2002-10-12 - 10:24 p.m.

Really, I wonder if I need to be medicated sometimes, but will it help or make me drool involuntarily?

Is it support that you get when you tell someone you're worried about them to someone else, a third wheel so to speak. It seems to me that the third party just says what you want to hear, when in all actuality, they don't know a damn thing about it, except for what's been given to them to justify what you want indirectly so you don't really have to say it's out of your own thought, now you have a concrete backup. Speak directly to the source. That backup don't really mean shit to me.
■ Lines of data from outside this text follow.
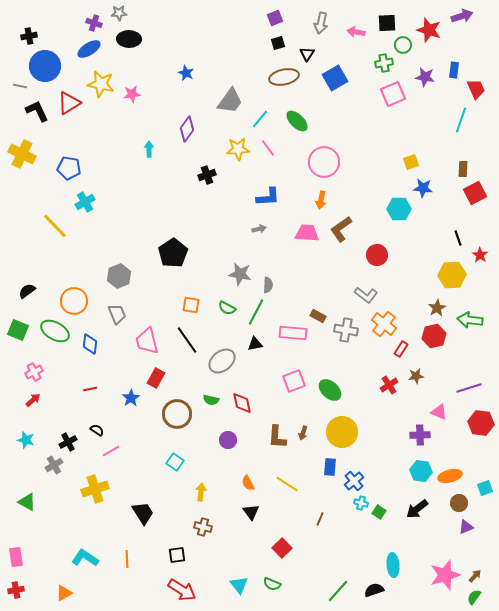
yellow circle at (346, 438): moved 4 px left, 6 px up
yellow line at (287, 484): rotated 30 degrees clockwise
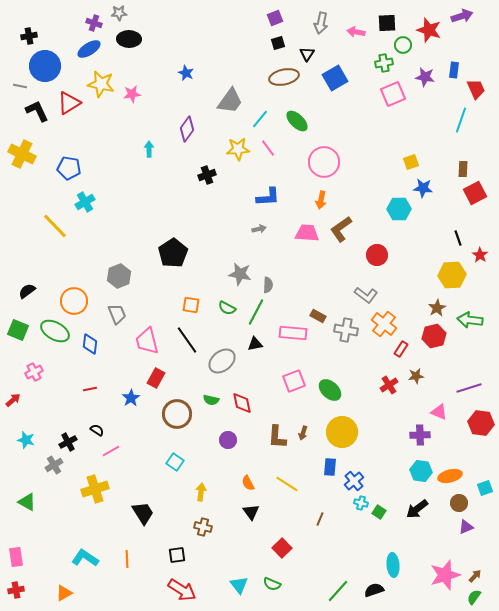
red arrow at (33, 400): moved 20 px left
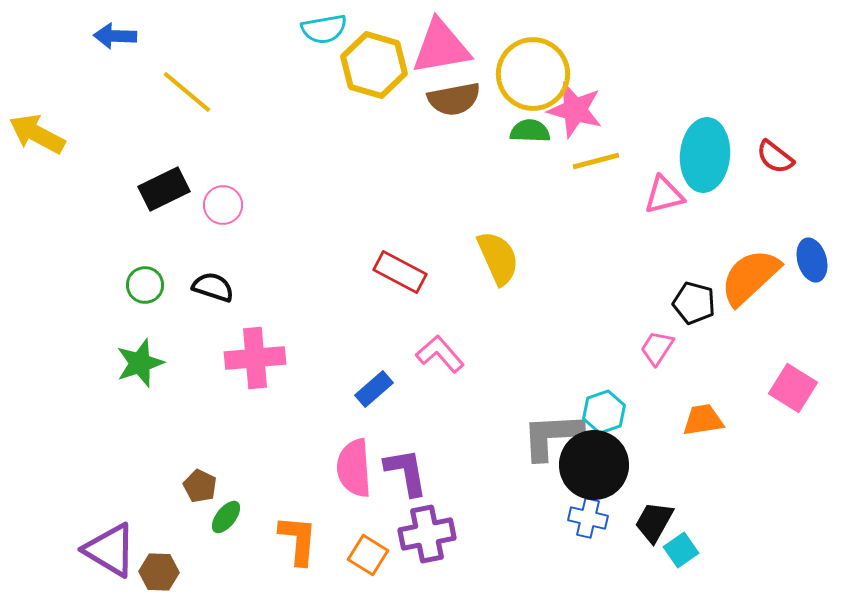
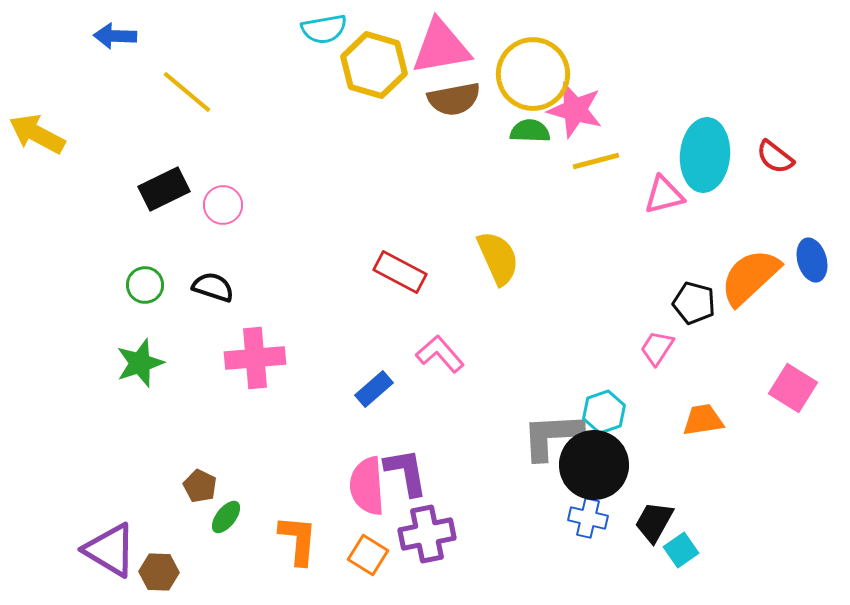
pink semicircle at (354, 468): moved 13 px right, 18 px down
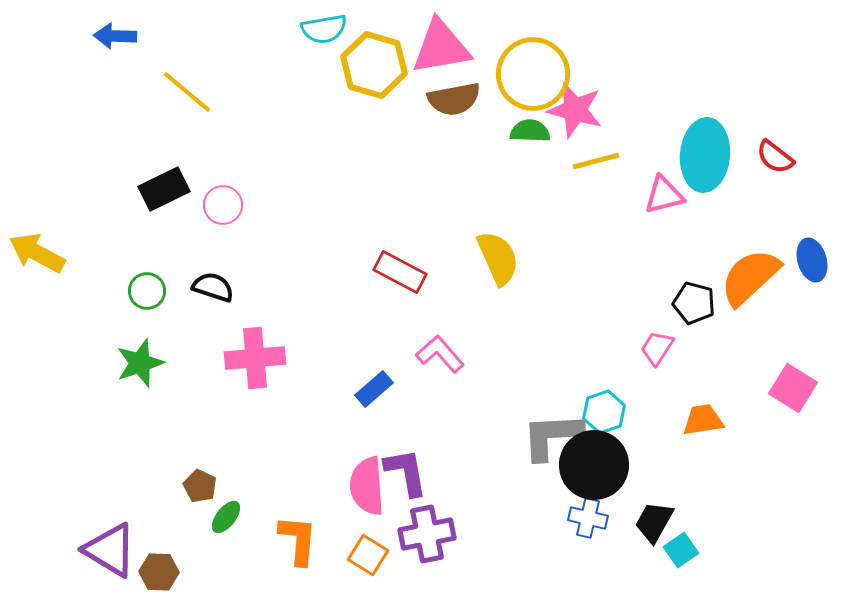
yellow arrow at (37, 134): moved 119 px down
green circle at (145, 285): moved 2 px right, 6 px down
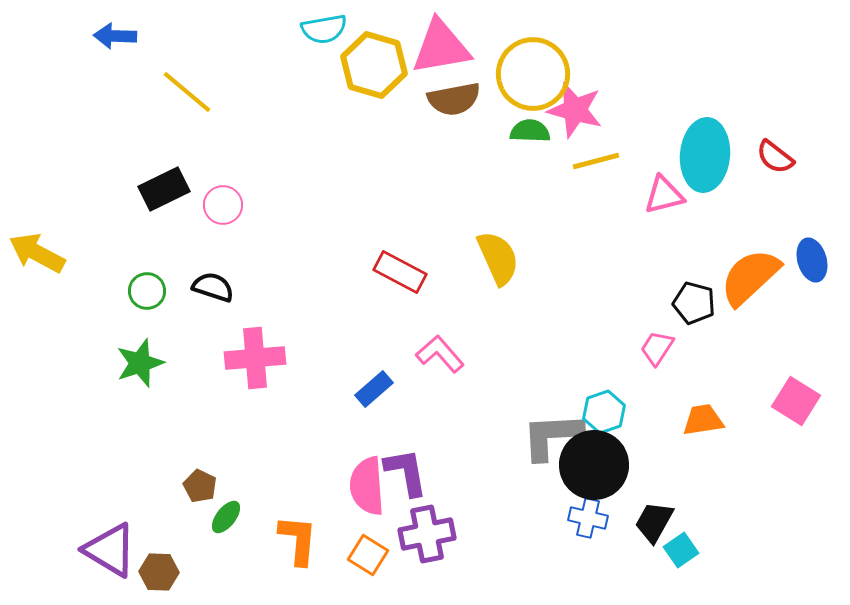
pink square at (793, 388): moved 3 px right, 13 px down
It's just becomes superficial.

I begin to loathe smoke and mirrors when it has to do with serious things and is being done by people "so-in-stabbing-range" of me.

But I digress, a stab is a stab, you just gotta act like you didn't mean it when in every respect you do sometimes.

I wonder what some fucking people think of me and how they've molded thought in others about me, I wonder if they would ever have the guts to ask, I wonder how hurtful it could be. Whispering can only mean trouble.

Anyways, all aspects of breaking bad news, sucks. It's quite understandable, it does get the job done.

Anyways, take a ride on my thought and get absolutely nowhere, it's a nagging habit of mine. BUT YOU SEE SO MUCH! I think I got stabbed enough.